• Assigned task:
Beginning with the line that holds "Fest­preis­ga­ran­tie" and ending with the last line below, please copy every line exactly, add nothing, and leave out the pictures.

□ □ □

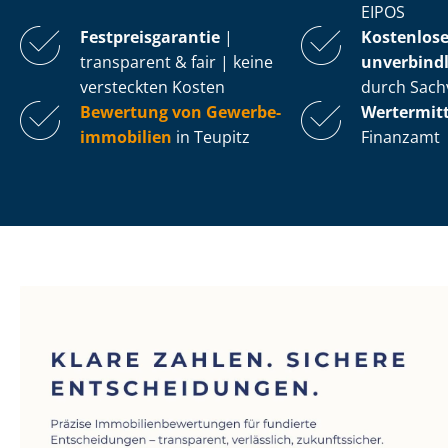
EIPOS
Fest­preis­ga­ran­tie
|
Kostenlos
transparent & fair | keine
unverbindl
versteckten Kosten
durch Sach
Bewertung von Ge­wer­be­
Wertermit
im­mo­bi­li­en
in Teupitz
Finanzamt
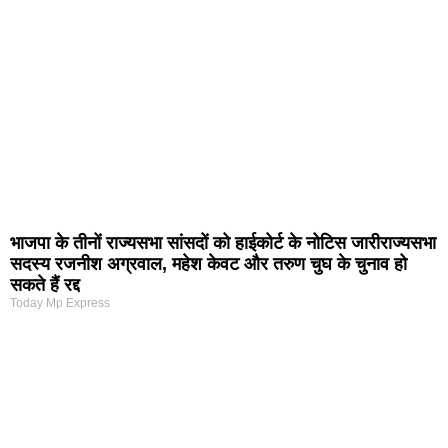
भाजपा के तीनों राज्यसभा सांसदों को हाईकोर्ट के नोटिस जारीराज्यसभा
सदस्य रजनीश अग्रवाल, महेश केवट और तरुण चुघ के चुनाव हो
सकते हैं रद्द
Today Mp Express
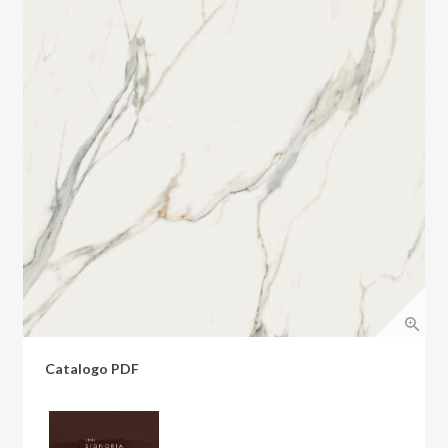
Catalogo PDF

□ □ □

• Task solution:
Fest­preis­ga­ran­tie
|
Kostenlos
transparent & fair | keine
unverbindl
versteckten Kosten
durch Sach
Bewertung von Ge­wer­be­
Wertermit
im­mo­bi­li­en
in Teupitz
Finanzamt
भाजपा के तीनों राज्यसभा सांसदों को हाईकोर्ट के नोटिस जारीराज्यसभा
सदस्य रजनीश अग्रवाल, महेश केवट और तरुण चुघ के चुनाव हो
सकते हैं रद्द
Today Mp Express
Catalogo PDF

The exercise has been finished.